Share some advice with your fellow veteran entrepreneurs:

One of the best pieces of advice that I received as an entrepreneur is that “it’s never as good or as bad as you think.” I remember the initial stress over losing an account, having an employee leave, or missing budget for a month. But the reality is that we can only control so much, and we just have to trust that if we put the work in, it will all work out. Things change from day to day, and my mindfulness practice has been very helpful in keeping me centered through the ups and downs of small business.

As far as education and training go, I was fortunate to have been able to get an MBA, so I knew a little about a lot of different things. But the reality is that you don’t need that background, as you will learn things as you go. If there are any areas you are weak in, then either outsource or study that specifically (e.g., accounting, marketing, logistics).

A network can also be very valuable to help you bounce around business problems. Organizations ranging from YPO to Vistage can be very helpful in solving the “it’s lonely at the top” problem. Currently, I’m in a group called C12 that meets monthly, and I find that connection incredibly useful.

When it comes to spending money, it’s easier to spend early on talent and marketing if you have the ability. They say “fail fast” in Silicon Valley circles, but it isn’t necessarily about that.

“Launch fast. Be ready for the growth.”

If you don’t spend on marketing up front, then you will have an empty facility, with salaries and other costs eating away at your balance sheet. If you spend on marketing and not talent, then you won’t be prepared for the growth. Get the right people in, and build something nice…then, you will have a better chance at success.
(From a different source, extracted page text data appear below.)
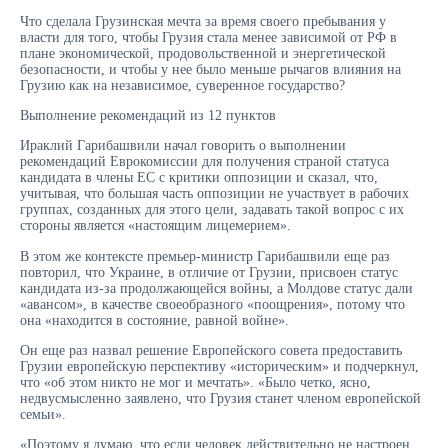
Что сделала Грузинская мечта за время своего пребывания у
власти для того, чтобы Грузия стала менее зависимой от РФ в
плане экономической, продовольственной и энергетической
безопасности, и чтобы у нее было меньше рычагов влияния на
Грузию как на независимое, суверенное государство?
Выполнение рекомендаций из 12 пунктов
Ираклий Гарибашвили начал говорить о выполнении
рекомендаций Еврокомиссии для получения страной статуса
кандидата в члены ЕС с критики оппозиции и сказал, что,
учитывая, что большая часть оппозиции не участвует в рабочих
группах, созданных для этого цели, задавать такой вопрос с их
стороны является «настоящим лицемерием».
В этом же контексте премьер-министр Гарибашвили еще раз
повторил, что Украине, в отличие от Грузии, присвоен статус
кандидата из-за продолжающейся войны, а Молдове статус дали
«авансом», в качестве своеобразного «поощрения», потому что
она «находится в состояние, равной войне».
Он еще раз назвал решение Европейского совета предоставить
Грузии европейскую перспективу «историческим» и подчеркнул,
что «об этом никто не мог и мечтать». «Было четко, ясно,
недвусмысленно заявлено, что Грузия станет членом европейской
семьи».
«Поэтому я думаю, что если человек действительно не настроен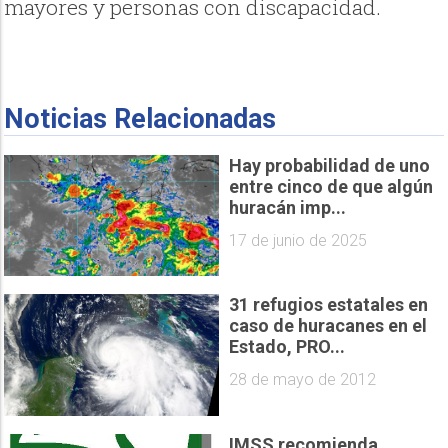
mayores y personas con discapacidad.
Noticias Relacionadas
Hay probabilidad de uno
entre cinco de que algún
huracán imp...
17 de junio de 2025
31 refugios estatales en
caso de huracanes en el
Estado, PRO...
28 de mayo de 2012
IMSS recomienda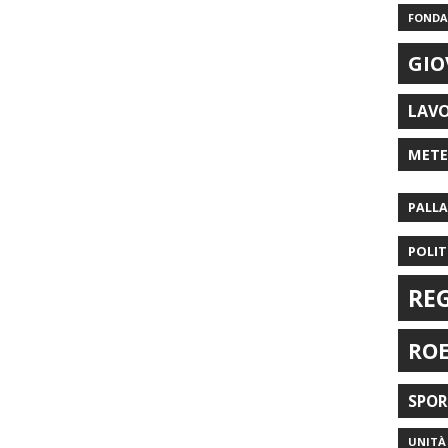
FONDAZ
GIO
LAV
MET
PALL
POLIT
RE
RO
SPO
UNITÀ 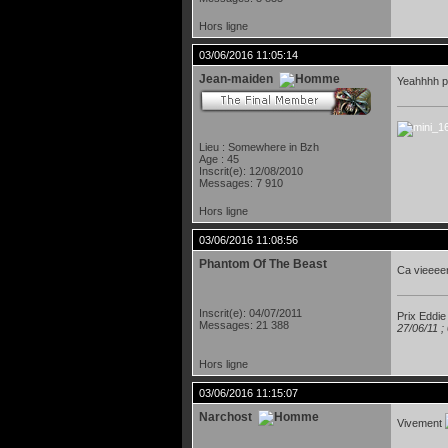
Hors ligne
03/06/2016 11:05:14
Jean-maiden
Yeahhhh pl
Lieu : Somewhere in Bzh
Age : 45
Inscrit(e): 12/08/2010
Messages: 7 910
Hors ligne
03/06/2016 11:08:56
Phantom Of The Beast
Ca vieeee
Inscrit(e): 04/07/2011
Prix Eddie
Messages: 21 388
27/06/11 ;
Hors ligne
03/06/2016 11:15:07
Narchost
Vivement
As far as books and resources, I recommend spending that time working on yourself, so that you can show up for your team. Whether that involves books on mindfulness, leadership, organizational growth, or whatever it is, make yourself stronger for your team. This also means taking time for self care. I have a tendency to go go go, but if I’m not recharging myself, then I can’t show up as the best version of me for the men and women that depend on me each day.

As Veterans, we have proven that we can do hard things. Now it’s time to take those lessons and build something that will “change lives, change organizations, and change the world.”